▶ Questions on the material:
- A) Reproduce everything in the prison-hall passage from "Schneider took my" down to "traitors, dog corpses...".
- B) In the prison-hall passage, where did the four prison inmates come from, according to Schneider?
- C) List every epithet that Schneider says the inmates used against the Germans in the prison-hall passage.

▶ Selected extract:
|---|
Horror gripped my throat. But now we heard other voices, four or five people all spoke at once, and then a clear and very calm deep voice carried through the hall: "Stay where you are, comrades, go back to sleep. Someone was just dreaming here. We woke him up, there's nothing to worry about." From the tone of the voice I could tell that the comrade who had said this was deliberately speaking longer than necessary so that the explanation he gave so calmly could ease the fear that had seized everyone after that horrible scream. But I saw eyes around me shining feverishly, and sure enough it was only a few seconds before there was a hoarse, stunned cry: "My God, my God, how will all this end, what are they going to do to us, not one of us is going to get out of here alive!" The voice died down into soft sobbing, it sounded like a woman's weeping but there were only men in this hall. A harsh voice said, loud and firm: "Shut up, man, pull yourself together. All of us will get out alive, we've done nothing wrong, we are innocent and unarmed. Don't drive the others crazy."

Schneider took my arm, I looked over at him and followed a gesture of his hand with my eyes. Four men were walking through the rows of the resting prisoners to the corner where the screaming had come from. They were prison inmates from Wloclawek, Schneider told me, they were placed with the Germans here and had already made all sorts of nasty threats. "All of you need to have your throats cut," they had said. "Just wait until the march begins, you'll see." And then, Schneider said, they had followed up with those same epithets I had no doubt also heard: Hitler-swine, traitors, dog corpses...

"Now they're going to ensure order over there!" he whispered. "Be careful. There are more of their kind in here."

In the uncertain light of the lamp the four who had got up to "ensure order" pushed ruthlessly through the figures lying or huddling on the floor, they stepped on or kicked the occasional one, there were harsh words, they replied with threats. I could not see clearly what was happening, but ever since I had been deprived of my glasses it seemed as though another sort of sense had developed. Foggily, I saw a man jerking up from the floor, there was roaring and yelling as the inmates had run into other criminals whom they seemed to have mistaken for Germans, and suddenly a wild fight was raging. It was strange: voices of jeering agitation and incitement chimed in from all sides in Polish, as did angry shouts of "quiet!", but silence fell amongst the Germans. They let the Poles beat each other up, and watched as they made up again later, but everywhere, the Germans laid back down on their thin layer of dirty straw to sleep – even those who had wandered around restlessly until then.
|---|
▶ Recorded data:
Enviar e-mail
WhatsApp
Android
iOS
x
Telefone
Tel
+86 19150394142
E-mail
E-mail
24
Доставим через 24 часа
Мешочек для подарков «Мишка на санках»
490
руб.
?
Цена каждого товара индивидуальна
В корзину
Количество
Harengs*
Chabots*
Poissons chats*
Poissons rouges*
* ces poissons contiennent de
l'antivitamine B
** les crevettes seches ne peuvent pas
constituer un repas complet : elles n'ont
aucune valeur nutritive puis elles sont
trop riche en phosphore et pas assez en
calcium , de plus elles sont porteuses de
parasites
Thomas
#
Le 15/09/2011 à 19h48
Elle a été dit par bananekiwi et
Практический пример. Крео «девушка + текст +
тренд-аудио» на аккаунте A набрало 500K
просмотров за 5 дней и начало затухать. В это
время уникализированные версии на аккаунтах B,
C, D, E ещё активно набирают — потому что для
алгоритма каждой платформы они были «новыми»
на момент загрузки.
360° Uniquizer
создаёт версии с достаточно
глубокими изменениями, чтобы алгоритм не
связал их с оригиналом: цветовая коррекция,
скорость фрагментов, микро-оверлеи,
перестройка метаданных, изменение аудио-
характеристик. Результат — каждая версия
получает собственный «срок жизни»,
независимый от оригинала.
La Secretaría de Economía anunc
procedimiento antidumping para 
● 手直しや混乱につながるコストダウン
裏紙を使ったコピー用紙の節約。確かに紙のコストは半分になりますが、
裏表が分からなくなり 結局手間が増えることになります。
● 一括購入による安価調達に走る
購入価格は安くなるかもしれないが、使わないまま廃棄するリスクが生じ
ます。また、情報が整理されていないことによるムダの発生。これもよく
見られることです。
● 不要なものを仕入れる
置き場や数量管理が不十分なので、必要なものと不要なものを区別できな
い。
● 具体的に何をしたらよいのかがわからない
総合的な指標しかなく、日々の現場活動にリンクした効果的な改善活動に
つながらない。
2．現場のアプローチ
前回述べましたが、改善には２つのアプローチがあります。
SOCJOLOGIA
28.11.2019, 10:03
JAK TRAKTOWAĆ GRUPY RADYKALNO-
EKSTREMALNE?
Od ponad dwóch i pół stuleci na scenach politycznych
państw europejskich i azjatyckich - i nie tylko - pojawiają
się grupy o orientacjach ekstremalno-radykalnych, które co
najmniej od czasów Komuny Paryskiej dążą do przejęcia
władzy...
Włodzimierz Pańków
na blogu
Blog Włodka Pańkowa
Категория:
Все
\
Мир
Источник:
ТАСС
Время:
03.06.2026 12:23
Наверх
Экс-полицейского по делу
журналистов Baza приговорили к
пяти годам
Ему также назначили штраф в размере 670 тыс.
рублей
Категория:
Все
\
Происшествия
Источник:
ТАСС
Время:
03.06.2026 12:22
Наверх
|---|
▶ Completed exercise:
- A)
Schneider took my arm, I looked over at him and followed a gesture of his hand with my eyes. Four men were walking through the rows of the resting prisoners to the corner where the screaming had come from. They were prison inmates from Wloclawek, Schneider told me, they were placed with the Germans here and had already made all sorts of nasty threats. "All of you need to have your throats cut," they had said. "Just wait until the march begins, you'll see." And then, Schneider said, they had followed up with those same epithets I had no doubt also heard: Hitler-swine, traitors, dog corpses...

- B) They were prison inmates from Wloclawek.

- C) Hitler-swine, traitors, dog corpses